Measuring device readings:
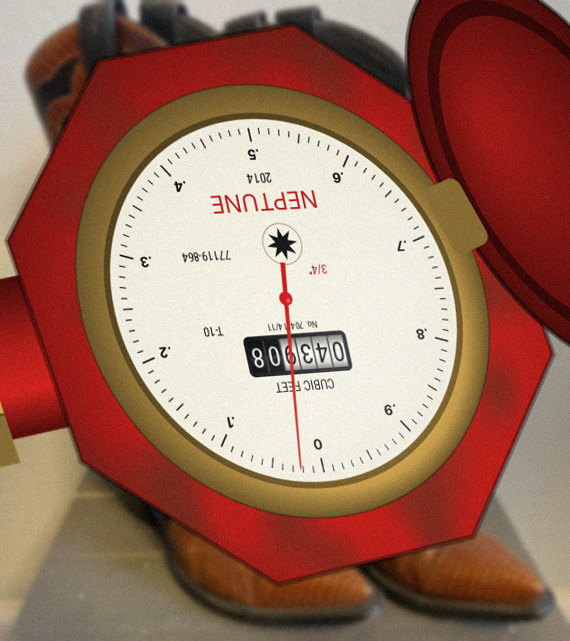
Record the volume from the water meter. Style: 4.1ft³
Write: 43908.02ft³
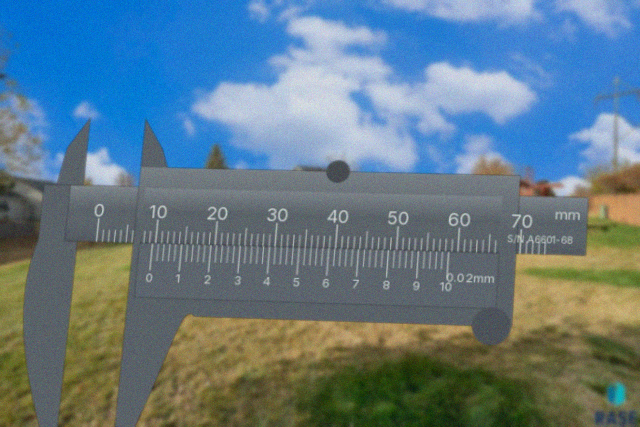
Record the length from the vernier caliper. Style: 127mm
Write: 9.5mm
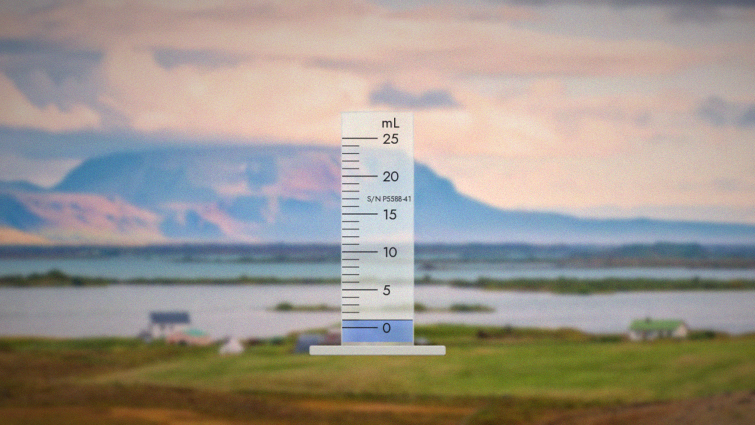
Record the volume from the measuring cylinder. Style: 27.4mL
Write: 1mL
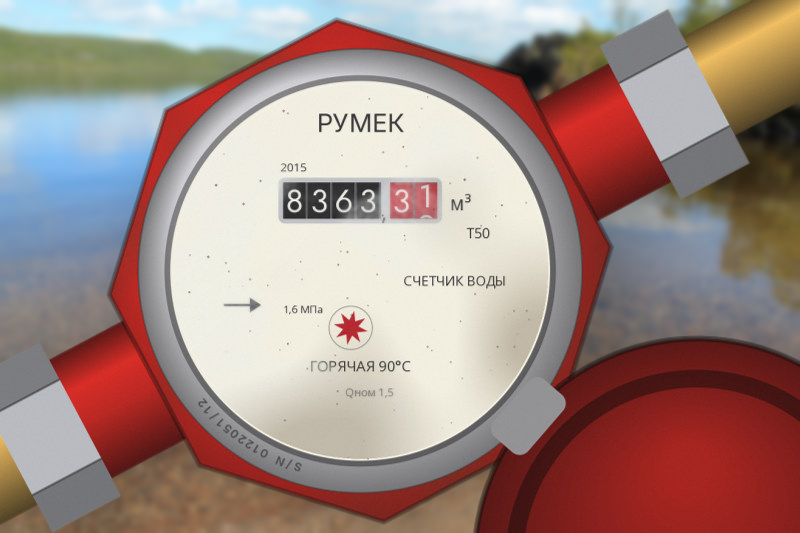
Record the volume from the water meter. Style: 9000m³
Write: 8363.31m³
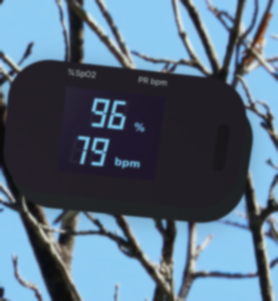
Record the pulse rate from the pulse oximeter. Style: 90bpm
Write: 79bpm
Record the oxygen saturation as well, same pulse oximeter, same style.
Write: 96%
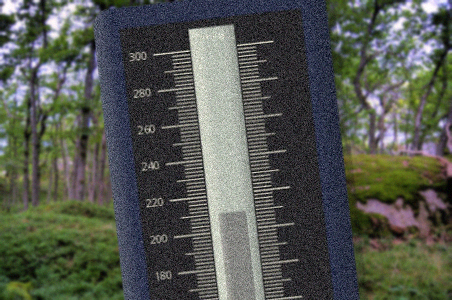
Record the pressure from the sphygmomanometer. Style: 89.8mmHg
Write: 210mmHg
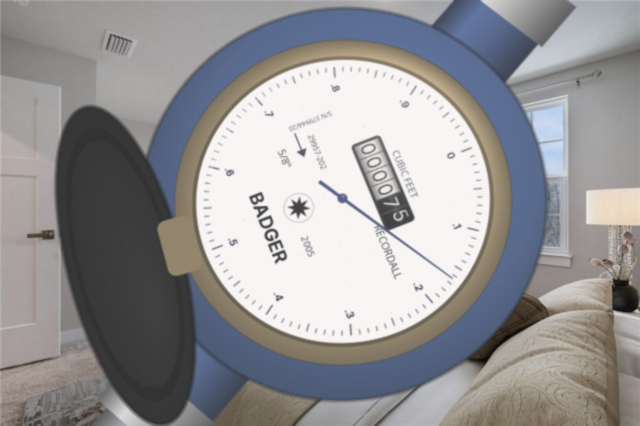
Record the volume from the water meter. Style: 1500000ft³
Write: 75.16ft³
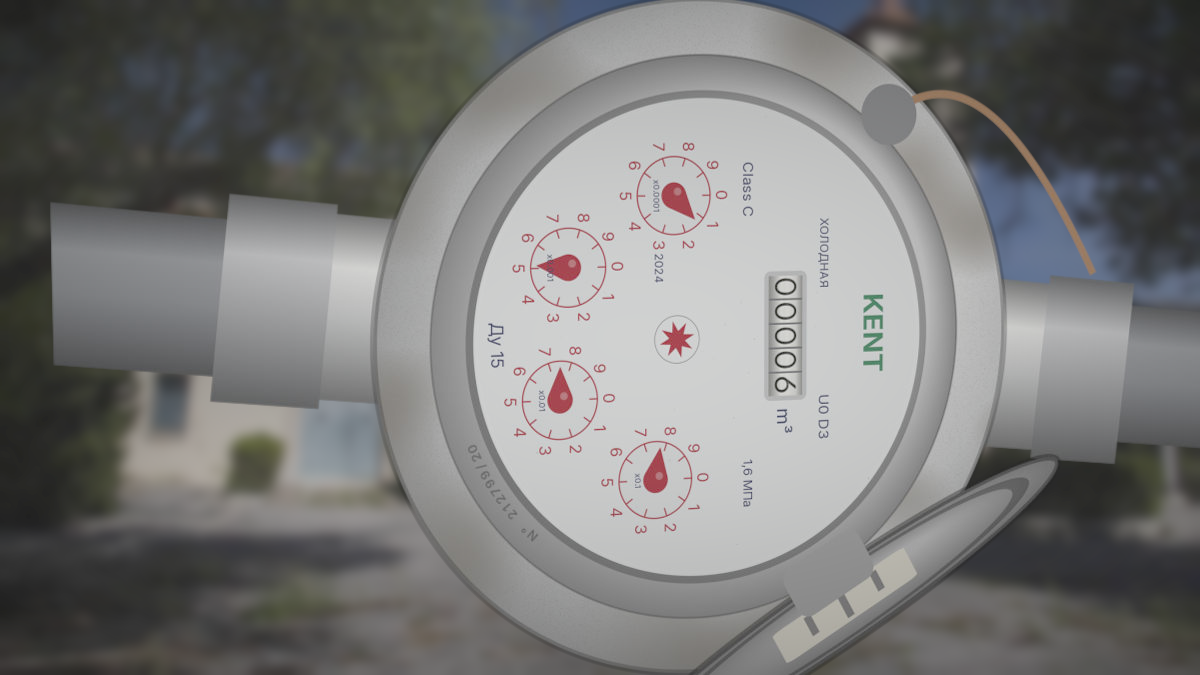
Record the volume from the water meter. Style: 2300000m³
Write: 6.7751m³
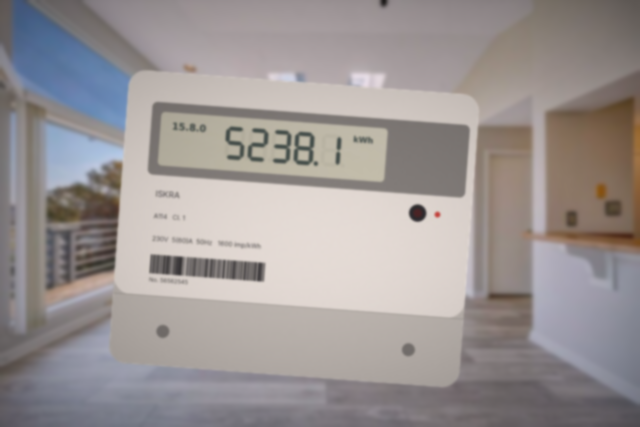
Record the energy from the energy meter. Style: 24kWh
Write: 5238.1kWh
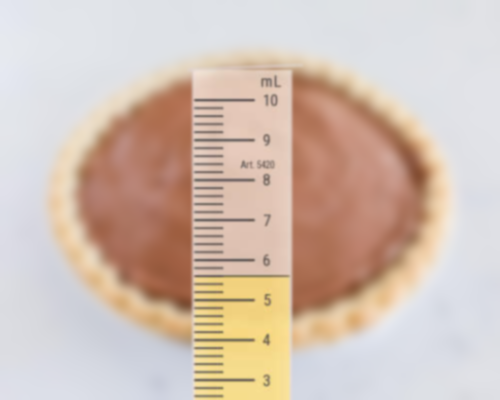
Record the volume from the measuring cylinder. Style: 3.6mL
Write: 5.6mL
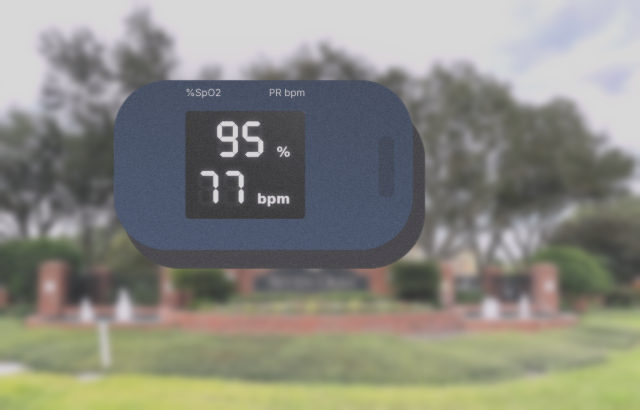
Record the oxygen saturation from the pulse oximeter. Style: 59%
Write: 95%
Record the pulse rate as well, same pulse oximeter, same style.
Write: 77bpm
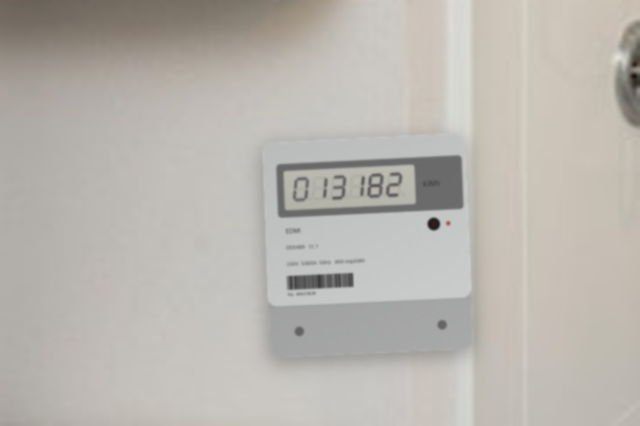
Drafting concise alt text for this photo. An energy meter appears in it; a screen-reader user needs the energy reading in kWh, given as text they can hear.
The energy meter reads 13182 kWh
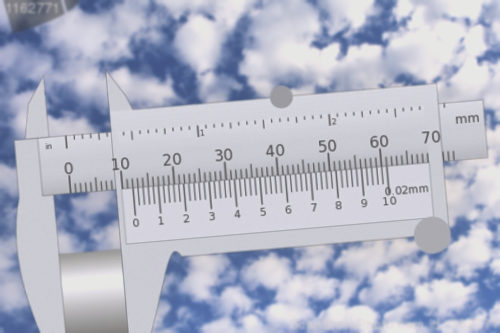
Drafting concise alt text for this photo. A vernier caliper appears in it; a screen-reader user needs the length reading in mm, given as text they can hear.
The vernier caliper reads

Task requirements: Please copy all of the records above word for word, leaving out the pictures.

Answer for the task:
Record the volume from the water meter. Style: 4.1ft³
Write: 43908.02ft³
Record the length from the vernier caliper. Style: 127mm
Write: 9.5mm
Record the volume from the measuring cylinder. Style: 27.4mL
Write: 1mL
Record the volume from the water meter. Style: 9000m³
Write: 8363.31m³
Record the pulse rate from the pulse oximeter. Style: 90bpm
Write: 79bpm
Record the oxygen saturation as well, same pulse oximeter, same style.
Write: 96%
Record the pressure from the sphygmomanometer. Style: 89.8mmHg
Write: 210mmHg
Record the volume from the water meter. Style: 1500000ft³
Write: 75.16ft³
Record the volume from the water meter. Style: 2300000m³
Write: 6.7751m³
Record the energy from the energy meter. Style: 24kWh
Write: 5238.1kWh
Record the volume from the measuring cylinder. Style: 3.6mL
Write: 5.6mL
Record the oxygen saturation from the pulse oximeter. Style: 59%
Write: 95%
Record the pulse rate as well, same pulse oximeter, same style.
Write: 77bpm
Drafting concise alt text for this photo. An energy meter appears in it; a screen-reader user needs the energy reading in kWh, given as text they can hear.
The energy meter reads 13182 kWh
Drafting concise alt text for this photo. A vernier caliper appears in it; a screen-reader user needs the length reading in mm, given as text they can hear.
The vernier caliper reads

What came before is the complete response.